‘My embroideries,’ says artist Malcolm Poynter, ‘Are going where no embroideries have gone before… They are rough, tough and full of spunk!’
Viewers will be able to judge this rather unusual claim for themselves at the wonderfully-named Puns and Needles exhibition, which runs at the Coningsby Gallery in London this month and will feature paintings, drawings, 3D constructions and, of course, embroideries by Poynter.
A college contemporary of Gilbert and George, Poynter uses a kitsch, Pop Art style rooted in his heritage in the British underground comic scene, where he drew characters for Oz and IT (his eclectic career has also taken in illustrating for Radio Times, Time Out and others and working on broadcast graphics for ITN) .

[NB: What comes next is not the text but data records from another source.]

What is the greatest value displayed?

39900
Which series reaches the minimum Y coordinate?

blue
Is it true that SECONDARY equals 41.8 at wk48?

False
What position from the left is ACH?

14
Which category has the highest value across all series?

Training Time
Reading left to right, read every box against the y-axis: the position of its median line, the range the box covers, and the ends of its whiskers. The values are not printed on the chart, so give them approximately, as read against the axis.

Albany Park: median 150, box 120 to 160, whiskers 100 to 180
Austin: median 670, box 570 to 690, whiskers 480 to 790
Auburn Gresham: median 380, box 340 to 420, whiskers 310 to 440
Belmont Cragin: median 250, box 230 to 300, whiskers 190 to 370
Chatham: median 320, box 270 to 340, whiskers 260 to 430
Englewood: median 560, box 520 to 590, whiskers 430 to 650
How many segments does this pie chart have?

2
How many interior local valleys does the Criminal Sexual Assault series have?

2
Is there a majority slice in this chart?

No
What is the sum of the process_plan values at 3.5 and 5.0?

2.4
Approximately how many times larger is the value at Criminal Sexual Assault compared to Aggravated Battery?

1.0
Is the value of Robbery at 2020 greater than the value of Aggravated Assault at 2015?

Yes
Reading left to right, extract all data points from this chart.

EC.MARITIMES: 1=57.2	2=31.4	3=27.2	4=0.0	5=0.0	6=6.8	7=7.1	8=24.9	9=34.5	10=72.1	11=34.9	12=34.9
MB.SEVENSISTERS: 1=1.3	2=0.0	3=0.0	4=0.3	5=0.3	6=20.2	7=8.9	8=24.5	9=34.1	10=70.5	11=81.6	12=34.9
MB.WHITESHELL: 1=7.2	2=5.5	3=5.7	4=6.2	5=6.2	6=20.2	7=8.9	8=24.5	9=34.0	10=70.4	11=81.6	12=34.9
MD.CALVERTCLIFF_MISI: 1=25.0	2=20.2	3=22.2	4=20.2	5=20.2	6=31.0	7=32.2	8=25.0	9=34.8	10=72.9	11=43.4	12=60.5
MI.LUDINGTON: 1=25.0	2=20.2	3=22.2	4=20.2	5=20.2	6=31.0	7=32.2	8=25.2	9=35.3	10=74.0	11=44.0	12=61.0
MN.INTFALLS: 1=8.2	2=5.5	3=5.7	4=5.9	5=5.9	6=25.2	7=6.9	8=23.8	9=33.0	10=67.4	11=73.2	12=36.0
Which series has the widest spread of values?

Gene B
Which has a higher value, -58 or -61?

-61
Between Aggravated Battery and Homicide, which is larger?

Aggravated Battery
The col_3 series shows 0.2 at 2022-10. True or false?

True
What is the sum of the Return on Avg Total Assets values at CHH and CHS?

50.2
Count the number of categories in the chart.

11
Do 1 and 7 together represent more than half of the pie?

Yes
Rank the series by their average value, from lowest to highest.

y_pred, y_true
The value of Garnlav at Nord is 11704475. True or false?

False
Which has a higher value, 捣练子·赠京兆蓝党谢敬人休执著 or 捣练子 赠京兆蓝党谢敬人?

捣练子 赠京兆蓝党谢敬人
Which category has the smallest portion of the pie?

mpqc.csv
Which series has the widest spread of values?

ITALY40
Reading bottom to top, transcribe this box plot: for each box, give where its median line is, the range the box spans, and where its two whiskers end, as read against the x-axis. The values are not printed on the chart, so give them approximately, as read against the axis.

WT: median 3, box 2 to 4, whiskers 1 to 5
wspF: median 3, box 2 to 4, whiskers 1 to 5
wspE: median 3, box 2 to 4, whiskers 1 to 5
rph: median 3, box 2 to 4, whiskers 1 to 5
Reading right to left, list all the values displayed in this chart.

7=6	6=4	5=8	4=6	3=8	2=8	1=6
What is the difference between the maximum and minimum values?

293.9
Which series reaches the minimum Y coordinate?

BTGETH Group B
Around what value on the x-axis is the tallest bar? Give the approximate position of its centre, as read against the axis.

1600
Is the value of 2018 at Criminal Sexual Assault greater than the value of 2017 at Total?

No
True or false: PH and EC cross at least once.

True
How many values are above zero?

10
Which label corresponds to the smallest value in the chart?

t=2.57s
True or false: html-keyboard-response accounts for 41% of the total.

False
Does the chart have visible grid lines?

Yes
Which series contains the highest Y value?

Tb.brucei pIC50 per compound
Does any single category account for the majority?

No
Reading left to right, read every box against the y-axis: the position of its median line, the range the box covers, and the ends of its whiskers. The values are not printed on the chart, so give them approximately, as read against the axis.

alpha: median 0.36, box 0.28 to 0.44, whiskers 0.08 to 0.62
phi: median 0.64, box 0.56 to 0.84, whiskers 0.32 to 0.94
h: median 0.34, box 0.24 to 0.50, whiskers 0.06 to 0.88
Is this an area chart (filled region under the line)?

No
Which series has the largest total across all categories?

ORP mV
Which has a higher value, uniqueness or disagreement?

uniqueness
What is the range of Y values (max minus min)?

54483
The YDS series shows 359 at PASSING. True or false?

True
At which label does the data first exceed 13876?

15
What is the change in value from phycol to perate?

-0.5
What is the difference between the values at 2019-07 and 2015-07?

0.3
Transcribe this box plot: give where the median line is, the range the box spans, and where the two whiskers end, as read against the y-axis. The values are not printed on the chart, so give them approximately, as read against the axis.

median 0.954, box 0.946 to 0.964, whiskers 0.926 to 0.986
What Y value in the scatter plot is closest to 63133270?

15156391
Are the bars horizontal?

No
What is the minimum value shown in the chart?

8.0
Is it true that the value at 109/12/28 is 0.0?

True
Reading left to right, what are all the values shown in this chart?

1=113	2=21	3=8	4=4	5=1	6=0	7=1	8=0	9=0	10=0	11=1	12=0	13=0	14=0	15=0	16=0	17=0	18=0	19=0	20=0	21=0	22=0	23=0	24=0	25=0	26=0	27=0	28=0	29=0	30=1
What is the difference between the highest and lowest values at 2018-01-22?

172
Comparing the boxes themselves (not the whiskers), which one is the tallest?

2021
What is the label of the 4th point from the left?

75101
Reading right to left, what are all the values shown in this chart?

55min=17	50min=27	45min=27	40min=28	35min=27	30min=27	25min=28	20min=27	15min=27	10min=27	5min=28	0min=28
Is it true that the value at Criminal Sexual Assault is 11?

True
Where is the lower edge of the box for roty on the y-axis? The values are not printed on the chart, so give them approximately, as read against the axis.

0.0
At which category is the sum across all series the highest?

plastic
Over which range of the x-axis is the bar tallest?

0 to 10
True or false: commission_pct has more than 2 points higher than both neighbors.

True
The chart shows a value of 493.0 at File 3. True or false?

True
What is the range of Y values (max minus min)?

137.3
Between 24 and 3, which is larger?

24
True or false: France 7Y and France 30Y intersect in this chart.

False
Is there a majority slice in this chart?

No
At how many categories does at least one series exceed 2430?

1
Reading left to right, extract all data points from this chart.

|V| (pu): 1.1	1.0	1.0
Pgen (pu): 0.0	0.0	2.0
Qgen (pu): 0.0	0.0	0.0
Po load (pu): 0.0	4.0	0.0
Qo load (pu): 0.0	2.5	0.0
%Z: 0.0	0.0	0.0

For his upcoming show, Poynter uses overtly comic book-style images, often verging on the grotesque, with some – such as ‘I can see that poor art didn’t stand a chance’ seemingly offering direct commentry. Others, such as a cowboy about to draw his revover and uttering the phrase ‘because I’m worth it’ are slightly more oblique.
And the medium, as well as the content, is key to Poynter, who says he believes embroidery should be considered as a fine art rather than a craft.
‘Cushions are kids stuff,’ says Poynter. His work certainly isn’t.
Puns and Needles is at the Coningsby Gallery, London W1T, from 18-30 July.